1/  Encoded                                    (Laswell)                     4.57
  2/  Acid Test                                  (Laswell)                     4.26
  3/  Coma                                       (Laswell)                     4.39
  4/  Perimeter                                  (Laswell)                     6.37
  5/  Escape Clause                              (Laswell)                     3.48
  6/  Iron Black                                 (Laswell)                     3.33
  7/  Scatter                                    (Laswell)                     4.49
  8/  Enhanced                                   (Laswell)                     6.34

          Recorded and mixed at Orange Music, West Orange, New Jersey
          Engineered by Robert Musso
          Produced and arranged by Bill Laswell
          Material Inc.: John Brown
          Axiom: Bill Murphy
          META: Janet Rienstra
          Mastered at Turtle Tone Studio, NYC by Michael Fossenkemper
Bill Laswell: bass, guitar, keyboards, sounds; Nicky Skopelitis: guitar; Lance Carter: drums; Hassan Ibn Ali: samples; Dark Matter: samples; Robert Musso: programming.

          1999 - ION (USA), IN  2010-2 (CD)

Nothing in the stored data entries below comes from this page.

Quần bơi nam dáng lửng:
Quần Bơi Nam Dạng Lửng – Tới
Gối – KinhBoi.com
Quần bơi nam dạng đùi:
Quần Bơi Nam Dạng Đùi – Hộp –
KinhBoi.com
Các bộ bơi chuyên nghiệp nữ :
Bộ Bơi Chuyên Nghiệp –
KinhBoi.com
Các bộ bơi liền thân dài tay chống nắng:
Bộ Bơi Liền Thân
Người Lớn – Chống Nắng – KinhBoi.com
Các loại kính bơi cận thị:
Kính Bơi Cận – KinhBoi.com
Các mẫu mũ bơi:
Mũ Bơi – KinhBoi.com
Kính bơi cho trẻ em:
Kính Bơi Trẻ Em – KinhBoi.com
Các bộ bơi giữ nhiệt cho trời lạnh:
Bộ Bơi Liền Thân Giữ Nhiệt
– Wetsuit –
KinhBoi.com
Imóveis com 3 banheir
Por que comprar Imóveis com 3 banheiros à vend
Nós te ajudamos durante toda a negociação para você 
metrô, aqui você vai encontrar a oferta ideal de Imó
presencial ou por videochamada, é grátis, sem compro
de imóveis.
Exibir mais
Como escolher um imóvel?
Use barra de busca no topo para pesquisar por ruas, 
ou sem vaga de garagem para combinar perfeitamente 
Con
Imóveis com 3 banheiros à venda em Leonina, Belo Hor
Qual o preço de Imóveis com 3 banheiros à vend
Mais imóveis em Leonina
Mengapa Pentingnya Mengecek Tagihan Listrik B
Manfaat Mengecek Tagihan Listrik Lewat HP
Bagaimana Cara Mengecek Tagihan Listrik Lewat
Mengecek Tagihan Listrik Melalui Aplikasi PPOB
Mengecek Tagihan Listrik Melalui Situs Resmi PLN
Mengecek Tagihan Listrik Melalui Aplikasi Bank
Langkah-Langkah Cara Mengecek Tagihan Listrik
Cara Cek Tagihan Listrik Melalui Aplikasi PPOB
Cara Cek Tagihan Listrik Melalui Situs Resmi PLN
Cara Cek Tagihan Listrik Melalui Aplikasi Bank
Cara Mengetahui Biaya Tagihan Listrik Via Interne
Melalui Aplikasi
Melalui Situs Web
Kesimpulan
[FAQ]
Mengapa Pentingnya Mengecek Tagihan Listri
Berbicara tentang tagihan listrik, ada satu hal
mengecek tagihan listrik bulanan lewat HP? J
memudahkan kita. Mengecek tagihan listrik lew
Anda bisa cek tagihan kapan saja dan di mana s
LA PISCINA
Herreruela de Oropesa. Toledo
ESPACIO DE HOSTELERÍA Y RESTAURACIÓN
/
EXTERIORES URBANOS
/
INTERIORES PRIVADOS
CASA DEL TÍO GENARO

If there's one thing Bill Laswell knows, it's depth. Whereas much contemporary electronic music prefers to skitter spastically on the surfaces in high frequencies, Laswell's recent electronic projects are all anchored by an unassailable bottom. The sound has back. What else could we expect from a bass player who cut his teeth in late '70s head-funk outfits like Material and Massacre? As aggressively diverse as Laswell's influences must be, the dominant mode in his last five years of musical output has unquestionably been dub. An soiled dub-- aeons from the Home Town Hi Fi sound system that Osbourne Ruddock hotwired to become King Tubby-- but dub all the same, marked by the same deep beat, spacy echoing and vertigo reverb.

This year's harrowing Invisible Design was something of a departure from the space- junk dub that Laswell has been overseeing for most of the decade. The "head's up" to Amon Tobin's lawyers aside, Laswell's Permutation returns him to the company of his old cronies: Nicky Skopelitis (aka Ekstasis), Hassan ibn Ali, and Dark Matter. The results aren't difficult to predict-- expertly played, dub- based world music, heavy on the reverb and cut with some solid drum-n-bass underneath. Ideal as a soundtrack for sludgy narcotized sex and all the requisite mind games that precede it.

Permutation has a great deal more gravity than the graceful but somewhat undernourished Ekstasis album, Wake Up and Dream, which is something of a predecessor. Skopelitis' warm and cautious guitar work is suspended over the abysmal depths of Laswell's bass and overall production technique, precarious as a rope footbridge. Sitar, tabla, wind instruments from every continent all add local color but the Laswell/ Skopelitis interchange remains the heart of the album.

Permutation takes some chances here and there, notably "Iron Black," a fuzzy, riff- powered space- rock tune which divides its time between Chemical Brothers- style big beat and the lysergic jams of Funkadelic. But for the most part, this record doesn't cohere thematically; rather, it sounds like an afternoon workout of five gifted musicians jamming with the tapes left rolling. There's othing urgent about Permutation, nothing necessary. You'll enjoy it, but you probably wouldn't pause it to take a piss.

This is the problem with so much of Laswell's recent output: its appeal is undeniable, its throb is unavoidable, but it demands very little. It has the quality of studio sessions, rather than a singular artistic statement. And this may come down to a question of policy. Laswell seems to value multiple solid releases annually over the possibility of a single great release every two years or so-- one that could conceivably be culled and constructed from the many great moments that wind up scattered throughout each year's reliable but rarely revolutionary handful.

Perhaps this is why Laswell's Invisible Design was so striking: its confessional candor, compositional rigor and disavowal of masks made it such a radical offering. None of Laswell's other works had anticipated his performance on that piece; by contrast, Permutation immediately takes its place among the glut of reliable world- dub samplers that Laswell has constructed over the last decade. Permutation still works wonders for that hazy funk- love that makes the world go round, but the clarion of Invisible Design continues to ring like Doomsday.